Les premières assises nationales des déchets se sont achevées, il y a quelques jours, à Yaoundé. Comme de tradition, des recommandations, fruit des échanges autour de la thématique : « Gestion des déchets : vers une économie circulaire », ont été formulées. Et l’essentiel à retenir des suggestions des experts, c’est la nécessité de poser les bases d’une industrie des déchets au Cameroun. D’où cette proposition de « mettre en place un mécanisme d’incitation fiscale ». Celle-ci est orientée en amont vers les ménages par l’instauration d’une compensation pour la collecte et le tri des déchets, matière première nécessaire pour alimenter cette industrie. Actuellement, les données de l’Institut national de la statistique révèlent que seulement 40% des ménages urbains utilisent les bacs publics pour évacuer leurs ordures. La conséquence induite par cette habitude, c’est que 60% des déchets se retrouvent mélangés et jetés dans la nature sans traitement En aval, le mécanisme d’incitation à destination des industries devra intégrer l’allègement des procédures administratives et la facilitation de l’accès au crédit, entre autres.

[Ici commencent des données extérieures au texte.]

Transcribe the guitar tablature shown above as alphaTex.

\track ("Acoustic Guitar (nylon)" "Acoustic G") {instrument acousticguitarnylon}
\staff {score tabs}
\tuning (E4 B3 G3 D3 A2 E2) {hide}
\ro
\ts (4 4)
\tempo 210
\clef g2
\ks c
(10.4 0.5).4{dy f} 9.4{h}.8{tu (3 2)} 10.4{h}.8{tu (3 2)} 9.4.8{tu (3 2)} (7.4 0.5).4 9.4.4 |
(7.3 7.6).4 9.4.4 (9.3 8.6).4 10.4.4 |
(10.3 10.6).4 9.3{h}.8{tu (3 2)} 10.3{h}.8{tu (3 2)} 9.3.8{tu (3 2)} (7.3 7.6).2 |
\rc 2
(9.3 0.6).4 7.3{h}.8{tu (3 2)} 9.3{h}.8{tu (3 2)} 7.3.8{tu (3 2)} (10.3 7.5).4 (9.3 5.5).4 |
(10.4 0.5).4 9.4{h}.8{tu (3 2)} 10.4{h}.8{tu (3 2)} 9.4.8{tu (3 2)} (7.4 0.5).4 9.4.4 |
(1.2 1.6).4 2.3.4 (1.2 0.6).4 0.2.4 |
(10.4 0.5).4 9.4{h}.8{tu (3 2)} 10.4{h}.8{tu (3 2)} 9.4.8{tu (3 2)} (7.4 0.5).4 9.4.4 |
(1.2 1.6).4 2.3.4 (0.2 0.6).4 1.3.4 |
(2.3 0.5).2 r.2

Mais, pour que tout ceci se mette véritablement en place, les participants aux assises de Yaoundé ont recommandé au gouvernement de réaliser une étude économique de marché des déchets sur toute l’étendue du territoire national. Soit par commune ou par région. L’objectif étant de déterminer la typologie des déchets par catégorie de structure, les quantités produites annuellement pour chaque type de déchets, les filières et les coûts de traitement. L’étude devra aussi analyser les besoins des acheteurs et les potentiels sous-produits qui seront réinjectés dans le marché national, sous-régional ou international.
Ce qu’on sait déjà à ce stade, c’est que le Cameroun produit annuellement six millions de tonnes de déchets solides et plus de deux millions de tonnes de déchets non-ménagers. La production annuelle de déchets-liquides est évaluée à trois millions de tonnes. Comme les déchets solides, 80% sont jetés sans traitement. Autre constat : bien que plus de 80% des déchets solides et liquides soient recyclables, 65% des entreprises et des particuliers ignorent les filières de traitement adaptées à la nature de leurs déchets.
D’ici à ce que les recommandations des premières assises nationales sur les déchets au Cameroun soient mises en œuvre, des initiatives de recyclage existent déjà. Des activités économiques qui recrutent et créent de la richesse. Mais à une échelle encore réductible, par rapport au potentiel estimé. C’est le cas notamment pour la collecte et le recyclage de la ferraille (carcasses de voitures, vieilles tôles, appareils électroménagers usés, fils de courant, etc.) qui recrutent de nombreux jeunes. Une entreprise de fabrication du fer à béton présente aux assises de Yaoundé a déclaré disposer d’un réseau de 5000 collecteurs de ferraille à travers le pays.
Il n’y a pas que le fer à béton, mais aussi l’énergie électrique, le compost pour l’agriculture, les bijoux, les pavés, les chaussures, pour ne citer que ces cas-là, qui résultent déjà de l’activité de recyclage des déchets. Activité qui a l’avantage en plus de produire des revenus, de débarrasser l’environnement des matières polluantes néfastes pour la santé humaine. La crise des déchets vécue en 2008 à Naples et traduite par l’accumulation de plus de 6000 tonnes de déchets dans les rues de cette ville italienne et près de 50 000 autres tonnes dans les villes et le long de la région de Campanie (estimations des médias locaux) montre bien qu’une mauvaise politique de gestion des déchets peut causer des dégâts sur la santé publique
C’est donc ce double intérêt qui suscite tant de réflexions autour des stratégies à même de tirer profit de ces ordures encore sous-exploitées. Dans la nouvelle démarche entreprise, il faudrait peut-être s’inspirer des exemples d’ailleurs. Le cas du Danemark notamment, où l’incinération des déchets représente une part très importante du secteur énergétique danois. Ou encore les Pays-Bas où seulement 3% des déchets vont dans les décharges. Le reste, 78%, est recyclé et 19% incinéré. L’introduction en 1995 de la taxe sur la mise en décharge supprimée par la suite, a donné lieu à une forte baisse des dépôts. Le Cameroun qui envisage de revoir sa stratégie nationale de gestion des déchets pourrait s’en inspirer.